Alors, convergences ou divergences avec la psychanalyse ?

Lucchelli aborde alors les convergences entre deux modalités de prise en charge, celle qu’on vient de décrire, et celle, psychanalytique, orientée principalement par Jean-Claude Maleval, qui prend point de départ dans l’ouvrage de ce dernier L’autiste et la voix (2008). Mais aussi, il note les points de divergence, qui ne sont pas sans importance. D’abord, la manière d’aborder l’angoisse : pour Mottron, c’est la privation d’information qui engendre l’angoisse et non l’inverse, alors que pour Maleval les moyens qui doivent être mis en œuvre pour contrer l’angoisse sont d’un autre ordre que l’amélioration du cognitif. Enfin, Maleval considère que l’autiste a un inconscient, manifesté notamment par l’existence d’un corps libidinal et d’un « bord » pulsionnel, alors que Mottron conçoit l’autisme comme une cognition différente, une intelligence singulière, en prenant moins en compte le monde affectif de l’autiste.

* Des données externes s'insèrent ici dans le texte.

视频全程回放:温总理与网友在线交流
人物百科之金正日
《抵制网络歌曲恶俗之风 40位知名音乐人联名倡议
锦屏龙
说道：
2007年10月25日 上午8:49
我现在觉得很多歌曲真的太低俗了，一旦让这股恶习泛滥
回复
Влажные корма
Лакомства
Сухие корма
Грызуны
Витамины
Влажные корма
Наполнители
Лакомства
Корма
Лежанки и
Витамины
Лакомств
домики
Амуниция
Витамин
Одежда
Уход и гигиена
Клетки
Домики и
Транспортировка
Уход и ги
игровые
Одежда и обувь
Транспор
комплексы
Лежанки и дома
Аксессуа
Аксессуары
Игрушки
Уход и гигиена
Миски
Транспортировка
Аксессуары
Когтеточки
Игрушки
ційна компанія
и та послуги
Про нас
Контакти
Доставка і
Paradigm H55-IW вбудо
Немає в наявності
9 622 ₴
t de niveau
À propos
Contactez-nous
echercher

Après avoir remarqué un propos étonnant de Maleval - « Aucune cure psychanalytique n’y est appliquée »-, Lucchelli résume en quelques points la spécificité de cet abord : l’étayage sur « un double » (la mère, un éducateur, un frère, un animal, etc.), qui rassure l’enfant ; éviter d’être intrusif ; s’intéresser aux sujets qui intéressent spontanément l’enfant ; respecter l’ambiance posée par l’autiste ; adopter une posture « en parallèle » avec reprise allusive des comportements ; parler « à la cantonade » ; appliquer un « doux forçage » en tant qu’initiative venant de l’autre afin de « sortir » l’enfant de son espace subjectif intime ; garder une certaine immuabilité ; tenir compte du rôle de la mère ; se position contre l’intervention psychanalytique, si l’on entend par psychanalyse « l’interprétation et l’association libre » ;et enfin, avoir une pratique à plusieurs.

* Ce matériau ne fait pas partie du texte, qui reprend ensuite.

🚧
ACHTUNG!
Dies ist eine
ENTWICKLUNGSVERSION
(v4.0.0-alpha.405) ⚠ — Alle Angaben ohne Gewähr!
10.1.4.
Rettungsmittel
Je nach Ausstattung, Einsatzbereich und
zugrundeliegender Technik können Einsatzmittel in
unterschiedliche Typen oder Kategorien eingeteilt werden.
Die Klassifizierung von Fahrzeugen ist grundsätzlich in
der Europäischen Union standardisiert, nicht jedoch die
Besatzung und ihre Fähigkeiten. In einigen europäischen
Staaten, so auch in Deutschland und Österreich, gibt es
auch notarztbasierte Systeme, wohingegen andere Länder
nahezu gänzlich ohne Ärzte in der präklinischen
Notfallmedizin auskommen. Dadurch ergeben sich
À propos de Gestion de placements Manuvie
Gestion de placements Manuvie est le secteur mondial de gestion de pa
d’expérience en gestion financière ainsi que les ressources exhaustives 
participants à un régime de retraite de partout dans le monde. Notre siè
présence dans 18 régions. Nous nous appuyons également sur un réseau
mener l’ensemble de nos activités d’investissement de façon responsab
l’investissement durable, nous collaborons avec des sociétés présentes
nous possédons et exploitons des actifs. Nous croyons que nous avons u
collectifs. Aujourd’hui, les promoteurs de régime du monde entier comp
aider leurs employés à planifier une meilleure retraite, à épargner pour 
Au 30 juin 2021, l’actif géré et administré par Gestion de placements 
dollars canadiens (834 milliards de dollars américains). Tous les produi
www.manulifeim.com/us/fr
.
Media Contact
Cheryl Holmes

Lucchelli conclut son livre avec ses propres considérations, qui traversent autant le dialogue de Platon Ménon, que la culpabilité des parents, mais aussi bien l’idée que rien n’est préétabli et que la seule stratégie est celle d’être ouvert à ce qui fonctionne, laissant l’autiste, enfant ou jeune, « rencontrer » son propre monde. Il dit qu’une question traverse son ouvrage dès le début : la pratique psychanalytique a-t-elle un rôle à jouer dans l’approche de l’autisme ? Nous laissons à chaque lecteur le choix de décider s’il y a répondu.